Berlanjut ke faktor lainnya yang membuat langkah Chelsea bersama Lampard akan begitu sulit -khususnya di musim ini- adalah karena keberadaan pelatih-pelatih lainnya. Di musim ini, sepertinya EPL benar-benar memasuki era baru dalam hal kepelatihan. Karena, EPL tidak lagi dihuni oleh pelatih-pelatih kawakan Liga Inggris seperti Arsene Wenger ataupun Jose Mourinho.
Ketiganya telah mampu menjuarai liga di negara lain dengan Pep Guardiola mampu menjuarai La Liga (Spanyol) bersama Barcelona dan Bundesliga bersama Bayern Munchen. Torehan ini bahkan ditambah dengan keberhasilan Guardiola membawa tetangga MU menjadi jawara Premier League dua kali beruntun (2017/18-2018/19).
Capaian ini bisa diprediksi akan bertambah ketika City masih memberikan tanda-tanda kedigdayaan mereka dengan mampu mengalahkan Liverpool di ajang Community Shield. Memang bukan berarti pemenang CS tersebut dapat menjadi jawara di EPL, namun dengan start kemenangan telak di pekan pertama EPL (dan melawan skuad asuhan Pellegrini), "The Citizens" dapat difavoritkan untuk juara lagi.

▸ **TUGAS DIKERJAKAN**
A. Menurut kutipan tentang Chelsea dan Lampard, pelatih kawakan Liga Inggris mana saja yang sudah tidak ada lagi di EPL?
B. Tulis ulang bagian kutipan tentang Chelsea dan Lampard mulai dari "Ketiganya telah mampu" sampai "kali beruntun (2017/18-2018/19).", lalu tukar "jawara" dengan "juara".
C. Teruskan kutipan tentang Chelsea dan Lampard dari kalimat terakhirnya.

▸ **DATA TERSEDIA**
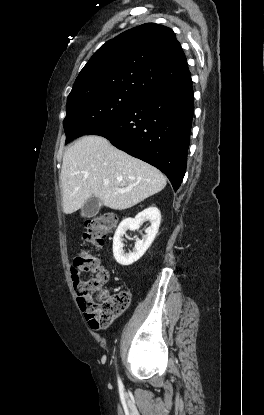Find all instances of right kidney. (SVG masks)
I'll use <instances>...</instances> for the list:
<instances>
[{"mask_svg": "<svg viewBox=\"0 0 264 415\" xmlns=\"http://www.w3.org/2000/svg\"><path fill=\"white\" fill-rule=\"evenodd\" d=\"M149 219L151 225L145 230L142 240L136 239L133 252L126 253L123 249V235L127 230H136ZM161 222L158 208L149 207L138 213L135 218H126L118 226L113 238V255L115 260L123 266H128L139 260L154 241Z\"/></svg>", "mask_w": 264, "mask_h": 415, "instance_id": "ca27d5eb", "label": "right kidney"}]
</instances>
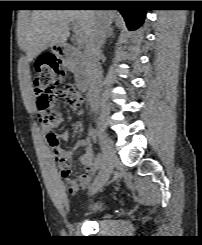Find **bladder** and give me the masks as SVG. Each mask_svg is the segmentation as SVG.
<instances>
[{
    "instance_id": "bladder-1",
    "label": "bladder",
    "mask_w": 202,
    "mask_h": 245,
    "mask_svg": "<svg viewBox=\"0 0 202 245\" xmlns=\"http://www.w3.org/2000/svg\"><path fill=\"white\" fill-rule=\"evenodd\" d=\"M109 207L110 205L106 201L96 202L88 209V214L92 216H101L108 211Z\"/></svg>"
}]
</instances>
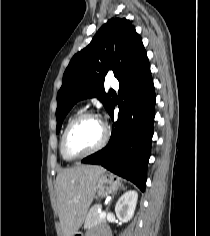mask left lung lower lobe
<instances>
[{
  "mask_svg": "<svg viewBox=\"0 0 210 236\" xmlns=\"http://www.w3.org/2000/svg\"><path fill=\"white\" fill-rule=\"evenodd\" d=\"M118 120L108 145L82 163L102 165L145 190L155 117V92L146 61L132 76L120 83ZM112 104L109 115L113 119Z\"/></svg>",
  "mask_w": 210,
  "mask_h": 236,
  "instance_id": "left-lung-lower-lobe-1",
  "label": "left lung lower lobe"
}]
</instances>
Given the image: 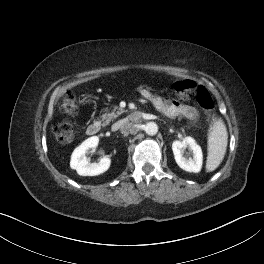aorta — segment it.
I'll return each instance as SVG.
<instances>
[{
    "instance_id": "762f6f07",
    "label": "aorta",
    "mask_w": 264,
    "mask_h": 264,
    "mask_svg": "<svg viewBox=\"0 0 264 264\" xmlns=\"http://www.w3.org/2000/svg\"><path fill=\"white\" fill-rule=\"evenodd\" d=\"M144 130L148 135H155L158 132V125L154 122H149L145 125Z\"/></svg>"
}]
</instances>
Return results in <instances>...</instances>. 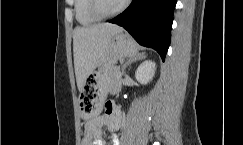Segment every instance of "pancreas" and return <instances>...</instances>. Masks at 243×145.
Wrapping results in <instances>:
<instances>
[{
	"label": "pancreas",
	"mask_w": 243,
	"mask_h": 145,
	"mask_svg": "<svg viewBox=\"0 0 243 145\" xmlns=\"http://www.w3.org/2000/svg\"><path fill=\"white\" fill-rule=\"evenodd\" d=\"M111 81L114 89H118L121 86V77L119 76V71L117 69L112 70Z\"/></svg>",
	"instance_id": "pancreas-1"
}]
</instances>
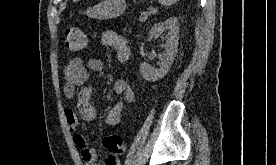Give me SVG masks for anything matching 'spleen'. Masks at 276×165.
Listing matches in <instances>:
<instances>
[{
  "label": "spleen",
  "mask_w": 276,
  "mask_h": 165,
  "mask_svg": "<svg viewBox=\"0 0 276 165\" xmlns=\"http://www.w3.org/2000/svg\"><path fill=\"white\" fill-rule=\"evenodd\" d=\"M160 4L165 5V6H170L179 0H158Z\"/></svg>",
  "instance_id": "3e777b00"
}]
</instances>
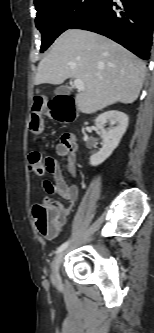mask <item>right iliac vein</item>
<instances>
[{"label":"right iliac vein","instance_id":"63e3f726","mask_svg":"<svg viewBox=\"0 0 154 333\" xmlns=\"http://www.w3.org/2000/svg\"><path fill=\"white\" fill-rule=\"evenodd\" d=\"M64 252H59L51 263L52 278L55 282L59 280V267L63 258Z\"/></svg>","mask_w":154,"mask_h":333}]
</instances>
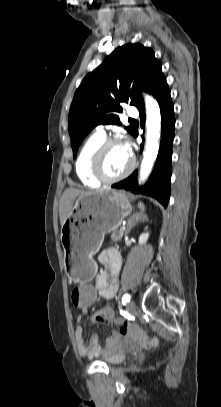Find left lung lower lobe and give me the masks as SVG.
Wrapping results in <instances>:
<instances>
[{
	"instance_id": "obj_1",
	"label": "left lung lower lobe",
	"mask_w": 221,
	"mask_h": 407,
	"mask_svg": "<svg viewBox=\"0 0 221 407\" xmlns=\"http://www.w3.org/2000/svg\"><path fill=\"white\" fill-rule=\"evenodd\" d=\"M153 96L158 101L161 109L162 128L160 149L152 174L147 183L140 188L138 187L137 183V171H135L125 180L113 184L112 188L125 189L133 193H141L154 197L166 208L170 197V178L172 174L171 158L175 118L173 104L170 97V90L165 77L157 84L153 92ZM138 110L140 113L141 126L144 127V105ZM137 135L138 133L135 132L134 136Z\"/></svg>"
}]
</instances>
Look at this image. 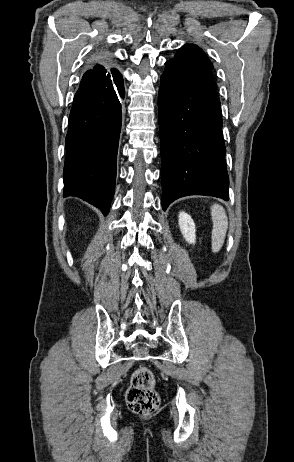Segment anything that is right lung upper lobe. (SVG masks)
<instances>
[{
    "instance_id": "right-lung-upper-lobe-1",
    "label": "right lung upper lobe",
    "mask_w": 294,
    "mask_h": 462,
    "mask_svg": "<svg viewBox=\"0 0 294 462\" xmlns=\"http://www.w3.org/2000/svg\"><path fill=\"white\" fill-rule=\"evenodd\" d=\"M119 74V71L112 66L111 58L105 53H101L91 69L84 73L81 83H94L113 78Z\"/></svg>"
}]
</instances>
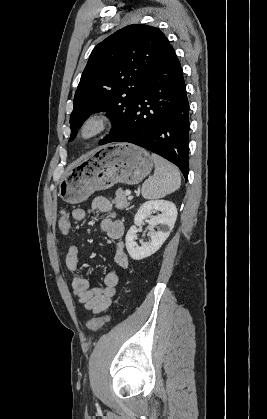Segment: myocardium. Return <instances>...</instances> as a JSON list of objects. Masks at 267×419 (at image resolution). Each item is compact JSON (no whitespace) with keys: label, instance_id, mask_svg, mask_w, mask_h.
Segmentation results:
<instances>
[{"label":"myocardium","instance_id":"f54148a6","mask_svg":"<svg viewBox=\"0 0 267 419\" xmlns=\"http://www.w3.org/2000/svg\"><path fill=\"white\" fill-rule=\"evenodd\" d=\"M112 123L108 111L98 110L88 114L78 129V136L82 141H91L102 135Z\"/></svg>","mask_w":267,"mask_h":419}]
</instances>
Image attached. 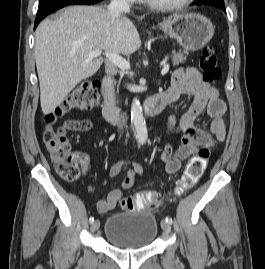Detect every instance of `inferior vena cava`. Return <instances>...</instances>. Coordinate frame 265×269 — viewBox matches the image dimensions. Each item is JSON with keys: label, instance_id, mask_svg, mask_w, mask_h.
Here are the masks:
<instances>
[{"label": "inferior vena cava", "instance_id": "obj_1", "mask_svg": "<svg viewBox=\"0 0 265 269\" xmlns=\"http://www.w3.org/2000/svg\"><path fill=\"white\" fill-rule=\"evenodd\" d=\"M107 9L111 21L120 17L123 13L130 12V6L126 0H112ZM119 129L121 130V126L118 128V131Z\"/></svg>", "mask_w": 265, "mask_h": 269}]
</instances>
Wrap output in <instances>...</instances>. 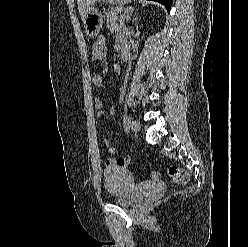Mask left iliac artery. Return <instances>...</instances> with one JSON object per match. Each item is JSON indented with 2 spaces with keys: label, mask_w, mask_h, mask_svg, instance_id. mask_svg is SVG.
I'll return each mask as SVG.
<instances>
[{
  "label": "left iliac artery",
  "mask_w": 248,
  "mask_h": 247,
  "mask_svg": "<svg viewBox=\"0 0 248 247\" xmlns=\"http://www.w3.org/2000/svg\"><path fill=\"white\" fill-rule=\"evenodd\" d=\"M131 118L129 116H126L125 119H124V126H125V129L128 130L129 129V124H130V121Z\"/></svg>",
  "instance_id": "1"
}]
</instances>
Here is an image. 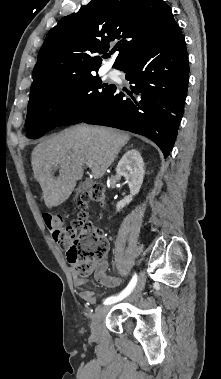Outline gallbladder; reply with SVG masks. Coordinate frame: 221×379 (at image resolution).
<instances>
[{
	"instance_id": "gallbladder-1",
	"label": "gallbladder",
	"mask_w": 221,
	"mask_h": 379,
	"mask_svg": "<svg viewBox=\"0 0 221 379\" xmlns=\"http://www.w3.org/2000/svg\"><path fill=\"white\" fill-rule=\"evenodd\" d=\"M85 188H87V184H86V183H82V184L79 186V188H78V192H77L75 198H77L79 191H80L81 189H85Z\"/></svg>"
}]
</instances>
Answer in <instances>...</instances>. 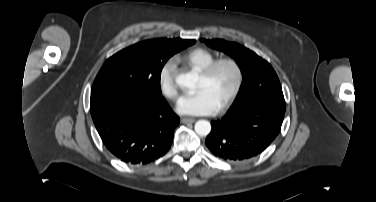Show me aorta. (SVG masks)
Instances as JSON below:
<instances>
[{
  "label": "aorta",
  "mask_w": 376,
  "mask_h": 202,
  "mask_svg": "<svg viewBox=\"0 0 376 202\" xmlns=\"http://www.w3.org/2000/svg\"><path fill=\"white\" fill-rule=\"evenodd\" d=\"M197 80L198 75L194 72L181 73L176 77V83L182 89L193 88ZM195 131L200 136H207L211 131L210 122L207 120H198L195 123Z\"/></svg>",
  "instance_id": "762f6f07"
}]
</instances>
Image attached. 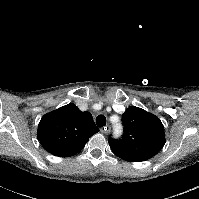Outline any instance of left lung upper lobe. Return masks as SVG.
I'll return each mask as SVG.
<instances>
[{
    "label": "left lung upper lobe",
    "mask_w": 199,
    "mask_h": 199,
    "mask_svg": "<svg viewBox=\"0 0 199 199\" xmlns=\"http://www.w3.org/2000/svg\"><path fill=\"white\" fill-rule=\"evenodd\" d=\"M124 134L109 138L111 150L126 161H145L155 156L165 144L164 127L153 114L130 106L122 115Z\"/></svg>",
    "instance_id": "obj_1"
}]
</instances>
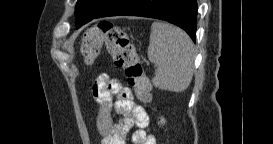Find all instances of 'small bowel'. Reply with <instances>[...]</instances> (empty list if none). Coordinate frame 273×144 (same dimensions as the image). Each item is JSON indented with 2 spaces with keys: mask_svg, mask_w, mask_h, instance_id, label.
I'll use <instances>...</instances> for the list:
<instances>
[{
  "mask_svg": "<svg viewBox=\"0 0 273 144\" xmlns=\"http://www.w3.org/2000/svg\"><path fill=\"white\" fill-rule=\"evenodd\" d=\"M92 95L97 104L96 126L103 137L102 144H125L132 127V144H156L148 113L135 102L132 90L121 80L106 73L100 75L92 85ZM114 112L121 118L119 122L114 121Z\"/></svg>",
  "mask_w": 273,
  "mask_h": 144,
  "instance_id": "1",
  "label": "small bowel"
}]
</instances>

▸ **JAWABAN**
A. Arsene Wenger dan Jose Mourinho.

B.
Ketiganya telah mampu menjuarai liga di negara lain dengan Pep Guardiola mampu menjuarai La Liga (Spanyol) bersama Barcelona dan Bundesliga bersama Bayern Munchen. Torehan ini bahkan ditambah dengan keberhasilan Guardiola membawa tetangga MU menjadi juara Premier League dua kali beruntun (2017/18-2018/19).

C.
Inilah yang membuat peta persaingan akan lebih diunggulkan untuk tiga pelatih impor tersebut. Apalagi dengan start bagus Liverpool dan Arsenal yang membuat Klopp dan Emery lebih difavoritkan menjadi pesaing Guardiola. Ini adalah eranya ketiga pelatih tersebut untuk membangun peta persaingan seperti era Sir Alex Ferguson (MU), Arsene Wenger (Arsenal), dan Jose Mourinho (Chelsea).
Sehingga, pelatih-pelatih seperti Maurichio Pocchettino (Tottenham Hotspur), Solskjaer, dan Lampard harus bersabar dalam menunggu era mereka untuk menguasai EPL. Namun yang menjadi pertanyaan adalah apakah Chelsea dengan Abramovich-nya itu bersedia untuk "merawat" Frank Lampard?
Akankah kebersamaan Chelsea dan Lampard akan langgeng meski jalan terjal sangat panjang?
Sepertinya, hanya raja minyak dari Rusia itu yang lagi-lagi dapat menjawabnya.
Malang, 15 Agustus 2019
Deddy Husein S.
Tambahan:
Pernyataan Lampard. (Bola.net) dan 4 pelatih sukses yang juga terseok-seok di awal. (Indosport.com)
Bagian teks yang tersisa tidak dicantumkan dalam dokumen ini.